### [TASK STATEMENT]
What you return should be only the lines in the entries below between the one holding "installation et dépannage" and the one holding "Click to enlarge", ends included, with every picture left out.

Segment Start: EXTRACTED INFORMATION

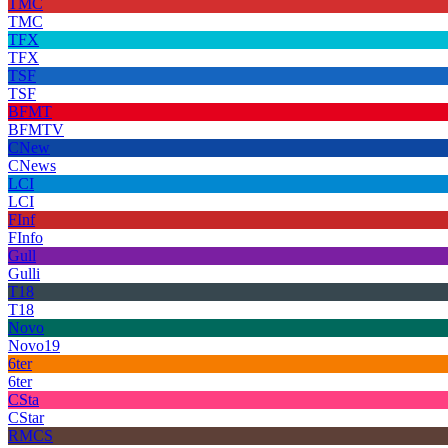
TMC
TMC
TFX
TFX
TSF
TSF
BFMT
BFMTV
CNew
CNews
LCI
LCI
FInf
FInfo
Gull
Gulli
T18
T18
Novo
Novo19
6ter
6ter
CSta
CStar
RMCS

Segment End: EXTRACTED INFORMATION
Segment Start: EXTRACTED INFORMATION

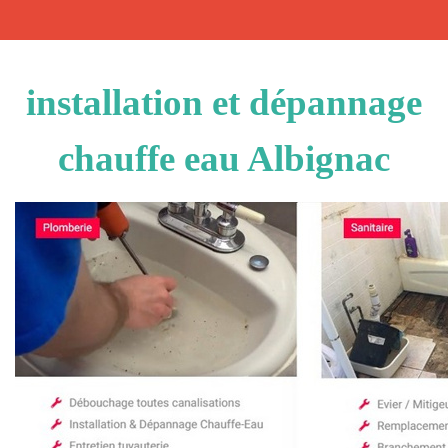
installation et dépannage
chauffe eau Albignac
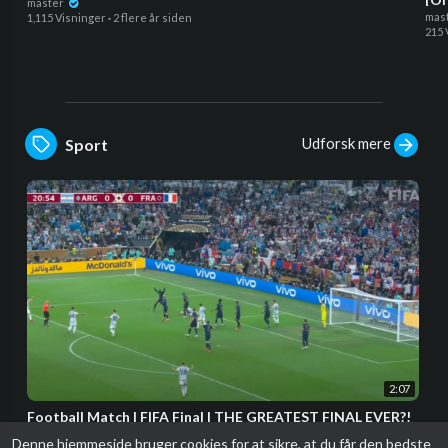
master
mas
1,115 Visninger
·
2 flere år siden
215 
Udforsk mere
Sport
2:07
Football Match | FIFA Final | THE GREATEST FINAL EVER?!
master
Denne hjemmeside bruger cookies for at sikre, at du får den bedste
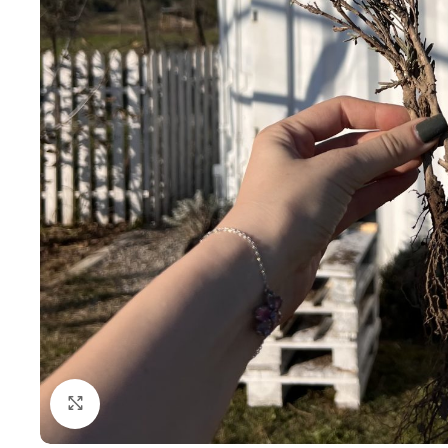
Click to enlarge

Segment End: EXTRACTED INFORMATION

### [TASK OUTPUT]
installation et dépannage
chauffe eau Albignac
master
mas
1,115 Visninger
·
2 flere år siden
215 
Udforsk mere
Sport
2:07
Football Match | FIFA Final | THE GREATEST FINAL EVER?!
master
Denne hjemmeside bruger cookies for at sikre, at du får den bedste
Click to enlarge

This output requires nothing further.